Zum Glück wussten wir schon einiges über Markisenstoffe und ihre unterschiedliche Lichtdurchlässigkeit. Für einen einheitlichen Anblick des Objekts schufen wir Markisen vor den Fenstern und versorgten die Räume zusätzlich mit Fenstermarkisen, die halbtransparent sind und viel vom blendenden Licht abhalten. Innen bleibt genug Licht vorhanden, um arbeiten zu können, aber insgesamt entsteht ausreichend Beschattung im Innenraum, um den Bildschirm vom Laptop oder das vom Beamer an die Wand geworfene Bild gut zu erkennen. Allein im ersten Jahr konnten wir durch den Wegfall der Stromkosten für die Klimageräte so viel Geld einsparen, dass sich die Investition schon bald rentiert. Ein individueller Druck auf den Markisen zeigt unser Logo und wirkt professionell.
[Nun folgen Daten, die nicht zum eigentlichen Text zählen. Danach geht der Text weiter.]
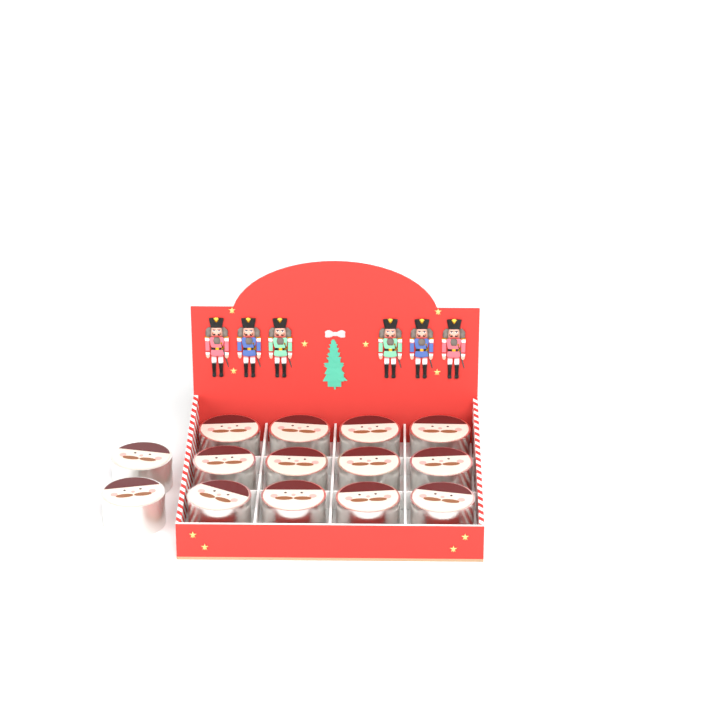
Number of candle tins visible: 14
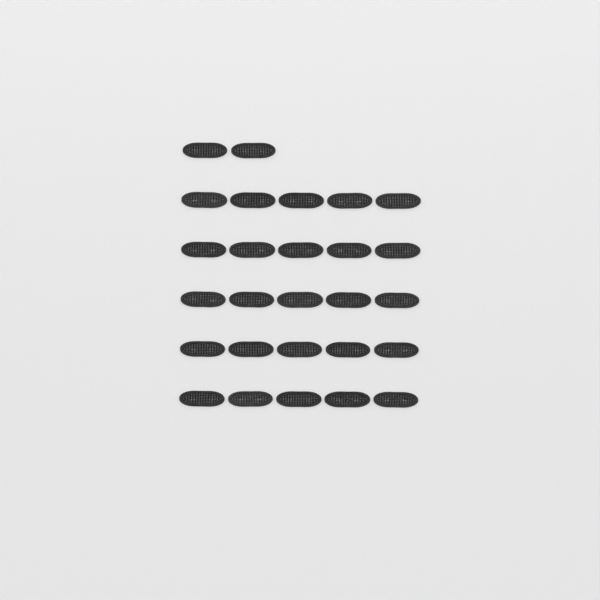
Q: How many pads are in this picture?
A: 27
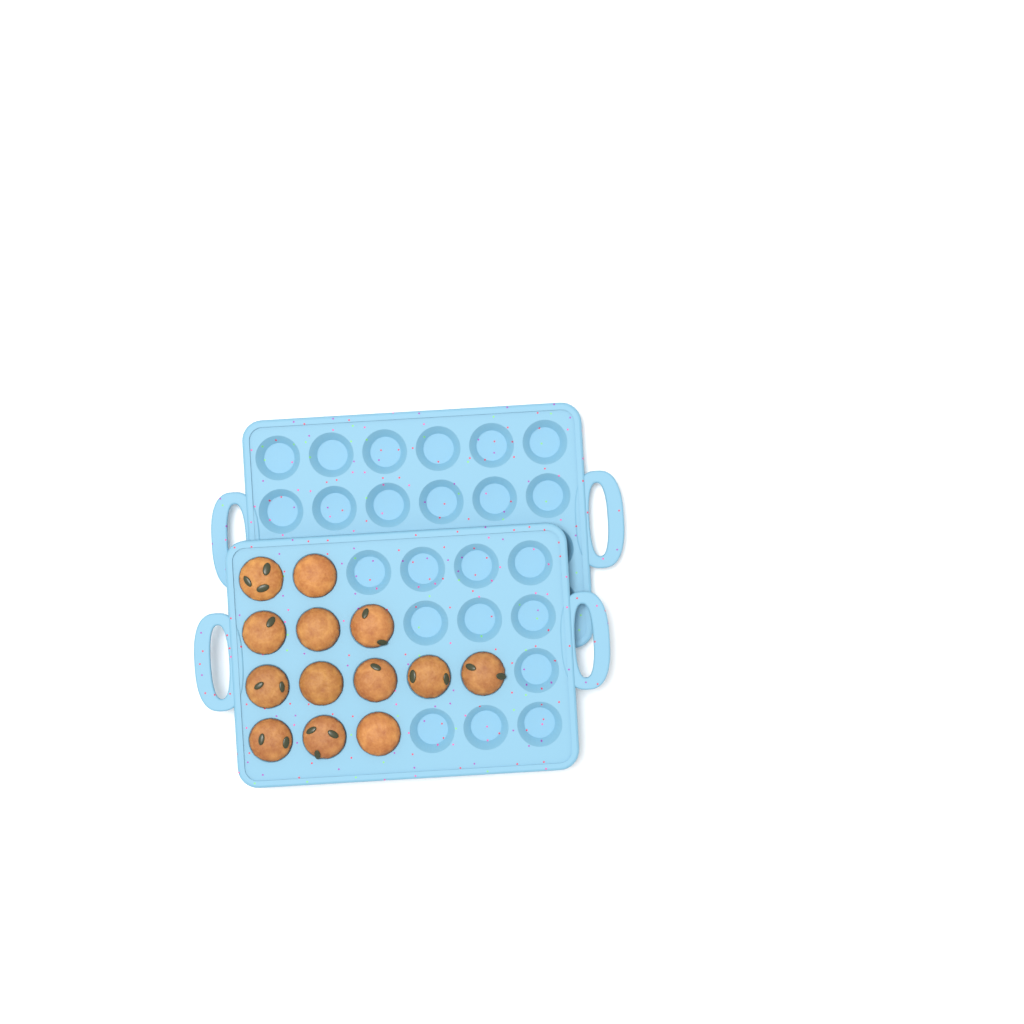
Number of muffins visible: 13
Markisenstoff als Wetterschutz

Schon bald wollen wir mit dem Ausbau des Gästehauses beginnen, um Zimmer vermieten zu können. Im Sommer würden wir unsere Gäste gern im Garten zum Frühstück begrüßen dürfen. Platz genug ist da und in diesem Fall ist es einmal nicht der Wind, der uns die Sache erschwert und auch nicht die Sonne, die zu stark blendet: Der für die Frühstücksterrasse vorgesehene Platz liegt praktisch ganztägig im Schatten. Trotzdem wollen wir unseren Gästen einen Wetterschutz bieten und werden uns dafür voraussichtlich mit einem Sonnensegel aus Sunworker Crystal näher befassen. Mit dem Slogan »Lässt nichts durch außer Sonne« scheint es so, als hätte Dickson schon vorab alle Markisenstoffe für unser umfangreiches Projekt gefertigt. Hofsäß Sonnenschutz wird uns auch bei dieser Herausforderung durch Erfahrung und perfekte Ausführung begleiten. Und dabei fing alles mit einer Balkonverkleidung an …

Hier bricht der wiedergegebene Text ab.